Prevention and control measures for SARS-CoV-2 should be still maintained in NH at periods of high incidence in the community. More research is needed to improve the effectiveness of SARS-CoV-2 vaccines in frail older persons.

Statement of Ethics

The study was conducted in accordance with the Declaration of Helsinki. This type of study is exempt from the Ethic Committee review or oral or written participants' consent according to French law (Décret no. 2016-1537, November 17, 2016). All data collected was anonymous and was managed according to the requirements of the French National Commission Informatique et Libertés (CNIL) for the use of data in noninterventional health studies (declaration number 2216052v0).

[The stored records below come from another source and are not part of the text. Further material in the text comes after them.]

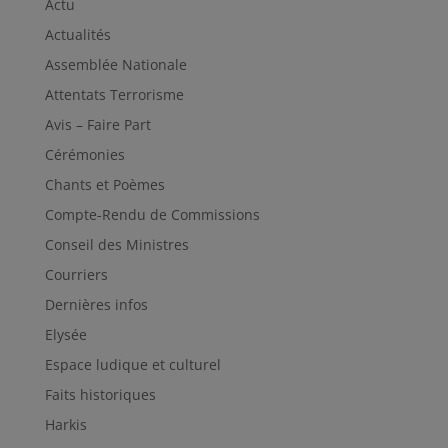
Actu
Actualités
Assemblée Nationale
Attentats Terrorisme
Avis – Faire Part
Cérémonies
Chants et Poèmes
Compte-Rendu de Commissions
Conseil des Ministres
Courriers
Dernières infos
Elysée
Espace ludique et culturel
Faits historiques
Harkis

Conflict of Interest Statement

Dr. Hanon reports personal fees from Bayer Healthcare, Servier, Astra-Zeneca, Boston Scientific, Vifor, BMS, Pfizer, and Boehringer Ingelheim, outside the submitted work. Dr. Jeandel reports personal fees from Bayer, Boehringer Ingelheim, BMS, Pfizer, Novartis, Servier, and Vifor, outside the submitted work. Dr. Belmin reports personal fees from Novartis and Pfizer, outside the submitted work. Dr. Lafuente-Lafuente, Dr. Rainone, Dr. Guérin, and Dr. Drunat have nothing to disclose.

Funding Sources

This work was supported by the Assistance Publique − Hôpitaux de Paris (APHP) and Sorbonne Université. The funding sources had no role in data collection, analysis, or interpretation; nor in the design of the study or its conduct. We were not paid to write this article by a pharmaceutical company or other agency.

Author Contributions

Carmelo Lafuente-Lafuente: conceptualization, methodology, formal analysis, software, supervision, validation, and writing − original draft. Antonio Rainone: investigation, data curation, formal analysis, visualization, validation, and writing − original draft. Olivier Guérin: investigation, data curation, and project administration. Olivier Drunat: investigation, resources, and supervision. Claude Jeandel: investigation, resources, and supervision. Olivier Hanon: project administration, resources, validation, writing − review and editing. Joël Belmin: conceptualization, formal analysis, funding acquisition, project administration, supervision, validation, visualization, and writing − review and editing.

Data Availability Statement

The data that support the findings of this study is openly available in the Open Science Framework (DOI: 10.17605/OSF.IO/7R349).